Extracted text.

★ ★ ★ ★ ★ ★ ★

2 In a small saucepan, reduce the vinegar by three-quarters then dip the bottom of your saucepan into cold water. Add your egg yolks and 2 tablespoons of orange juice and whisk well.
3 Set the saucepan over a bain-marie at simmering point and whisk your Maltese sauce continuously, making figure-eight motions with your whisk. When it is thick enough, remove it from the heat and slowly pour in the butter using a ladle, stopping just before the buttermilk which should not be used. Add the blanched zests to incorporate them and build the sauce like a mayonnaise.
4 Add a pinch of salt on top of your Maltese sauce and stir.
5 This sauce is perfect as an accompaniment to warm appetizers such as asparagus, shellfish, and so on. And if you can find blood oranges, it will be outstanding.
A chef's advice
Maltese sauce demands focus (no more than five minutes of whisking over a bain-marie), and that's its real challenge: the temperature must stay just under 60°C, otherwise the yolks cook and you end up with a grainy soup. Think warm green asparagus, poached langoustines, soft-boiled eggs kept warm. It's not a sauce to make five minutes before service. Prepare it early, keep it warm (but not too warm), and pour it warm onto the plate. High-end restaurant first courses look like this.

★ ★ ★ ★ ★ ★ ★

Exercise instructions.
1. In the Maltese sauce recipe, rewrite the passage from "A chef's advice" to "look like this.", putting "scallops" in place of "langoustines".
2. Put this sentence from the Maltese sauce recipe into Spanish: "Add a pinch of salt on top of your Maltese sauce and stir."
3. Continue the Maltese sauce recipe from where it stops.

★ ★ ★ ★ ★ ★ ★

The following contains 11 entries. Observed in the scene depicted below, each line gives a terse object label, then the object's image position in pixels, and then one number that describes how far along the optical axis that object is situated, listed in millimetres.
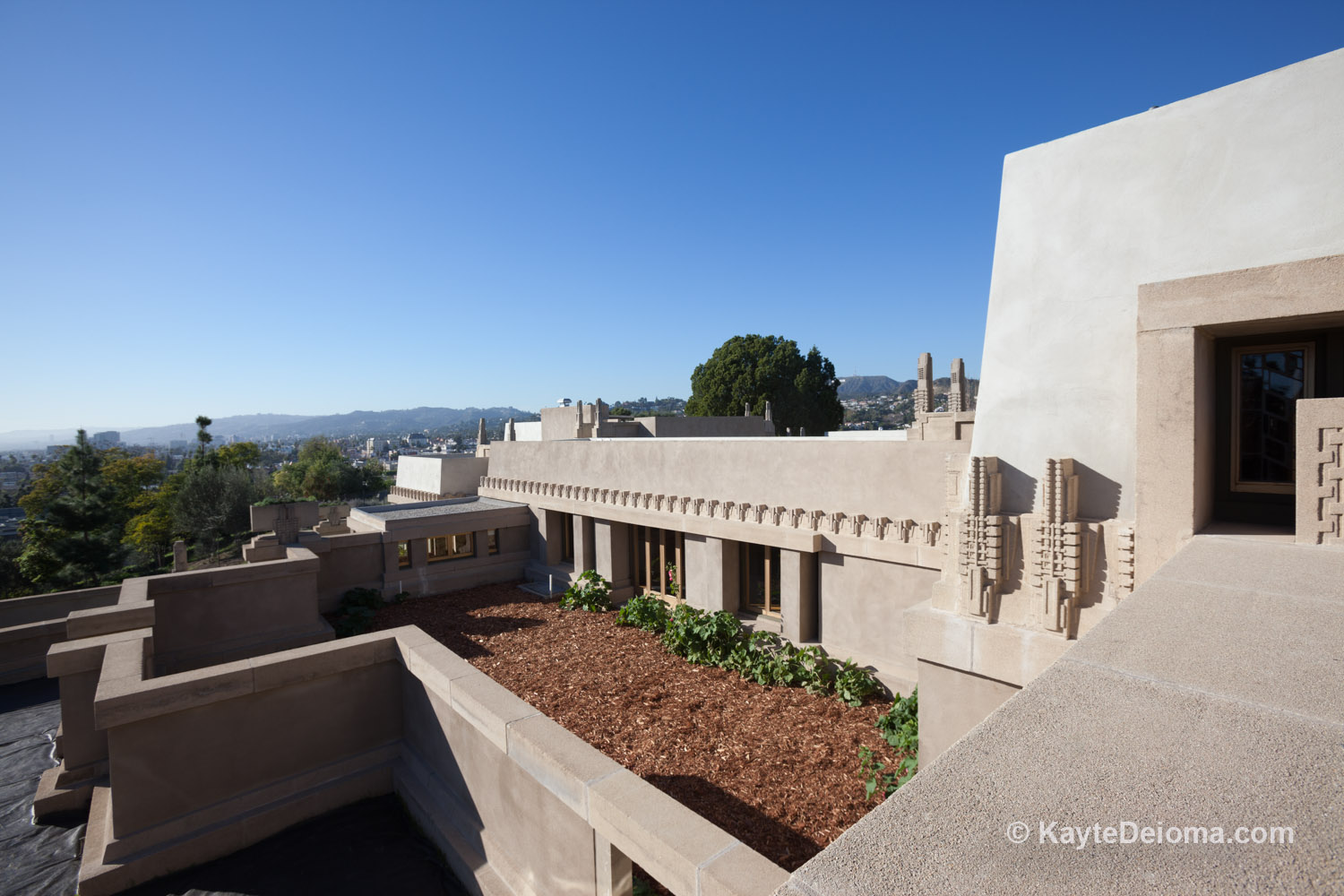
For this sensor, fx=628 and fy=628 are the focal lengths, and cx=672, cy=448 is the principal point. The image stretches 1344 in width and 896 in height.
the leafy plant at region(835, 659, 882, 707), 9742
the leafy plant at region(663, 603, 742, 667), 11617
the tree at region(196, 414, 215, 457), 54469
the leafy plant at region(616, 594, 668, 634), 13469
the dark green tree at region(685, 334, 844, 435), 45500
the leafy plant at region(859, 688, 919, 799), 7391
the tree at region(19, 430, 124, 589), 27969
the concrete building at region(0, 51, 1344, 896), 1866
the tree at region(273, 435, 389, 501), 56000
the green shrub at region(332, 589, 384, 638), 14156
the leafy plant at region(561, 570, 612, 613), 15094
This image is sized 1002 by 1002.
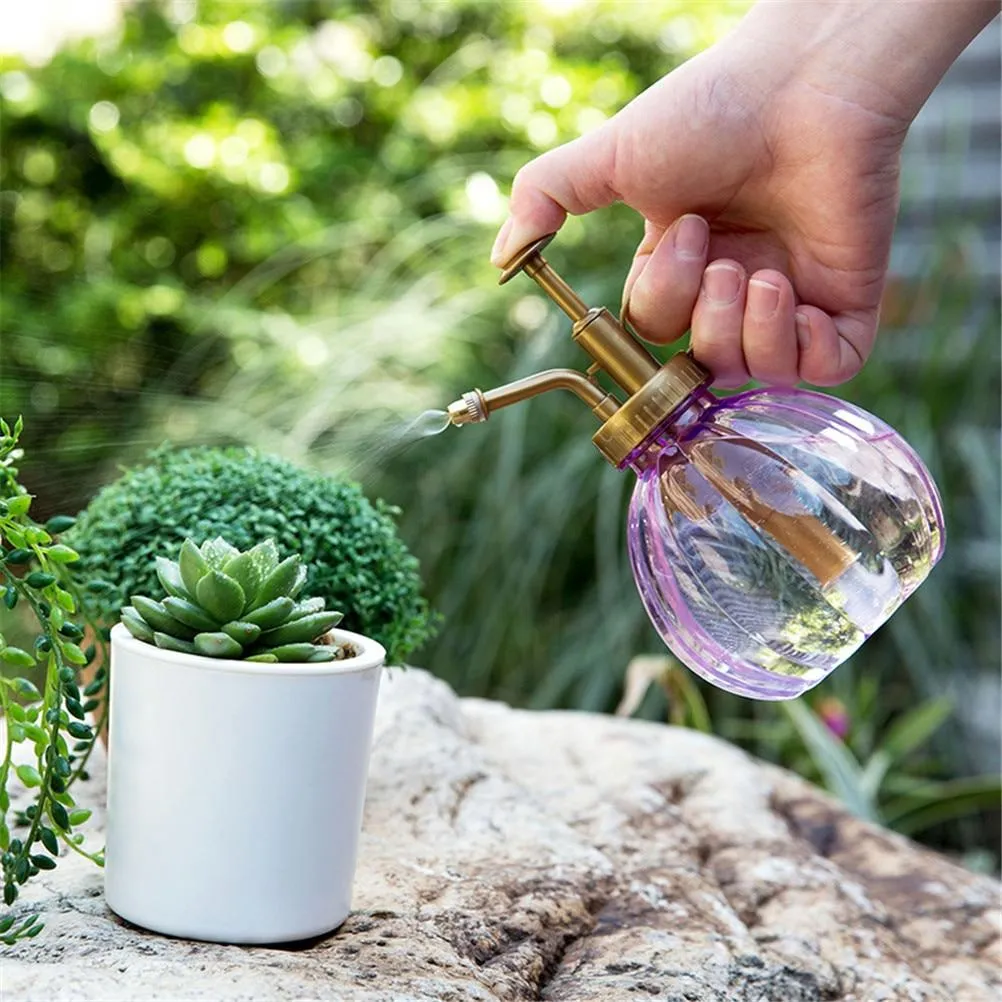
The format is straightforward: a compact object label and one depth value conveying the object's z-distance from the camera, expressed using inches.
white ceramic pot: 25.9
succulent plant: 26.0
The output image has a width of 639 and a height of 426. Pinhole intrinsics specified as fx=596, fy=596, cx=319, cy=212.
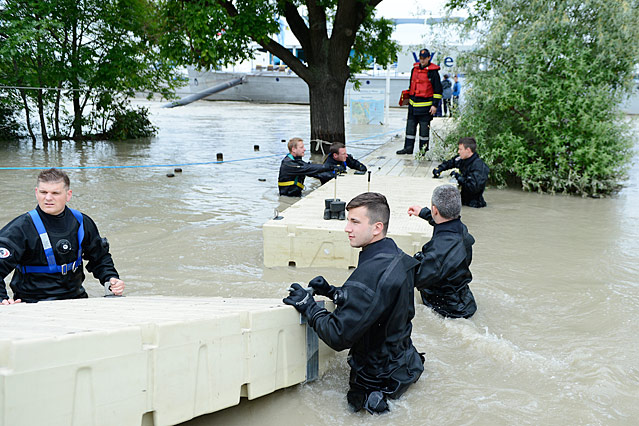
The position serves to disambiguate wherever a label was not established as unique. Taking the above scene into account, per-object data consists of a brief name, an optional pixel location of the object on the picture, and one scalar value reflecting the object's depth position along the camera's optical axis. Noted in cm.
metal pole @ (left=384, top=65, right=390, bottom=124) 2085
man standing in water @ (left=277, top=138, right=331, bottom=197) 862
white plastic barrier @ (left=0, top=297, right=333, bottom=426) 226
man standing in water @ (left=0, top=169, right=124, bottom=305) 379
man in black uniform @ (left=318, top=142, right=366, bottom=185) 909
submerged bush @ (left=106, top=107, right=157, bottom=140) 1719
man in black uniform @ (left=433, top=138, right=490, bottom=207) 850
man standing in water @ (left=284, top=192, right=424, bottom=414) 310
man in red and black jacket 1109
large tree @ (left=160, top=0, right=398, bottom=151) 1125
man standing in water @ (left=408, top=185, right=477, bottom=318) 434
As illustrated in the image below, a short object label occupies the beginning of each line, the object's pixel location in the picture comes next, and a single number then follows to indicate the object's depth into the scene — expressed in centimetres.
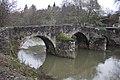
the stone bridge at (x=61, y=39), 846
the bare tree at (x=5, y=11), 856
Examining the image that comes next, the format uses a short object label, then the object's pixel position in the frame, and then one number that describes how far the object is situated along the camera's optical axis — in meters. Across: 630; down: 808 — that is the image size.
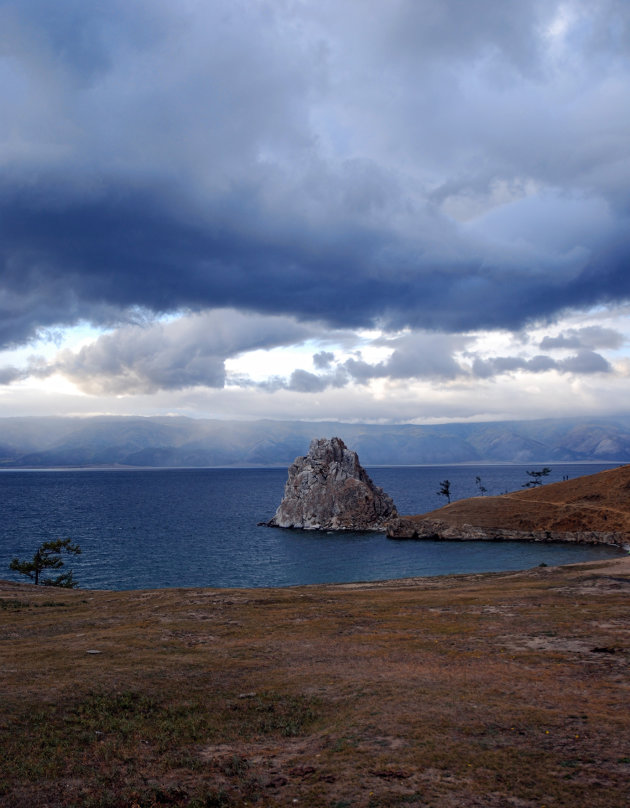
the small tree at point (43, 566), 71.89
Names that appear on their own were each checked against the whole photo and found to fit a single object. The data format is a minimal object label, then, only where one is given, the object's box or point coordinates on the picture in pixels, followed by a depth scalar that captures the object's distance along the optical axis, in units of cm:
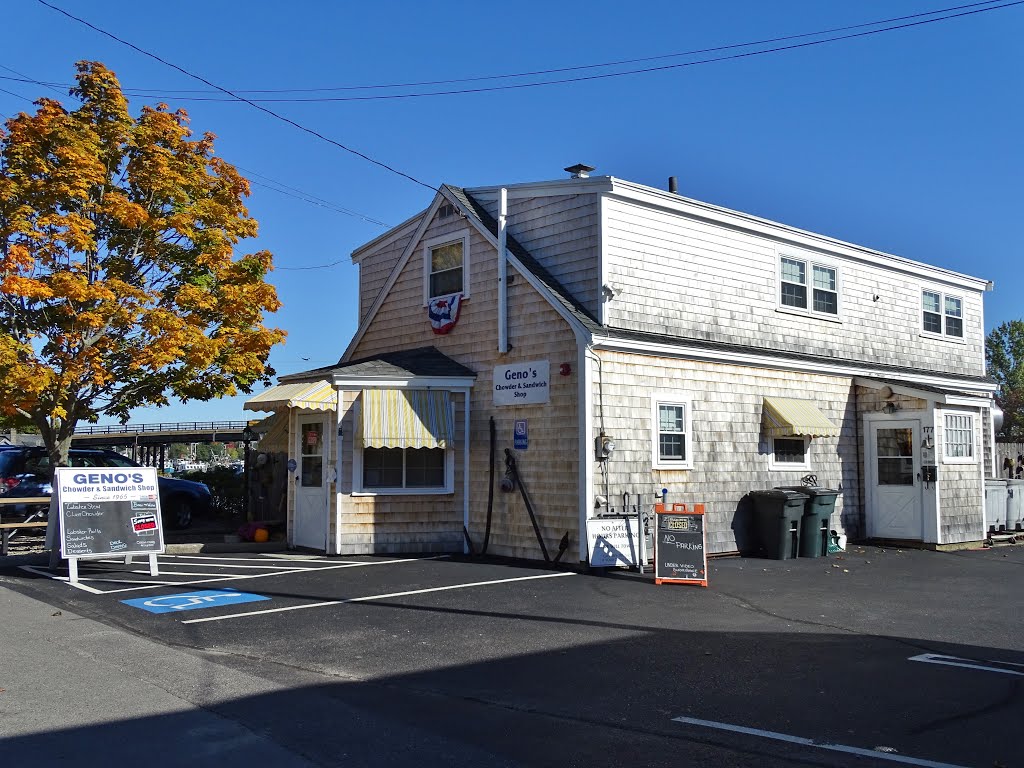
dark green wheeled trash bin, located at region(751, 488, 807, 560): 1499
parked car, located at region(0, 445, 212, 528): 1714
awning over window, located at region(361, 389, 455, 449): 1454
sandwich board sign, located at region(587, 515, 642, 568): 1314
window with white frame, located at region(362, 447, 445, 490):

★ ★ ★ ★ ★ ★ ★

Answers below.
1.
A chef's advice
Maltese sauce demands focus (no more than five minutes of whisking over a bain-marie), and that's its real challenge: the temperature must stay just under 60°C, otherwise the yolks cook and you end up with a grainy soup. Think warm green asparagus, poached scallops, soft-boiled eggs kept warm. It's not a sauce to make five minutes before service. Prepare it early, keep it warm (but not too warm), and pour it warm onto the plate. High-end restaurant first courses look like this.

2. Añade una pizca de sal sobre tu salsa maltesa y remueve.

3.
Frequently asked questions
How do you prevent the Maltese sauce from breaking while whisking over the bain-marie?
The secret is keeping the bain-marie temperature just below 60°C. As soon as the saucepan feels too hot, dip the bottom in cold water for a few seconds. Whisk continuously in a figure-eight motion: it takes time, but that's how you build the emulsion without breaking it.
How long does Maltese sauce keep in the fridge?
Two days maximum, in an airtight container. Don't freeze it: the emulsion will break during thawing. If you make it ahead, keep it at 45°C in a warm saucepan on a gentle heat, otherwise it thickens as it cools.
Can you replace rice vinegar with another type of vinegar?
Yes, but be careful. Standard white vinegar is too harsh, it overpowers the orange. Try white wine or cider vinegar. Reduce it slightly less (two-thirds instead of three-quarters) to keep more sweetness. The acidity should stay in the background, let the orange shine.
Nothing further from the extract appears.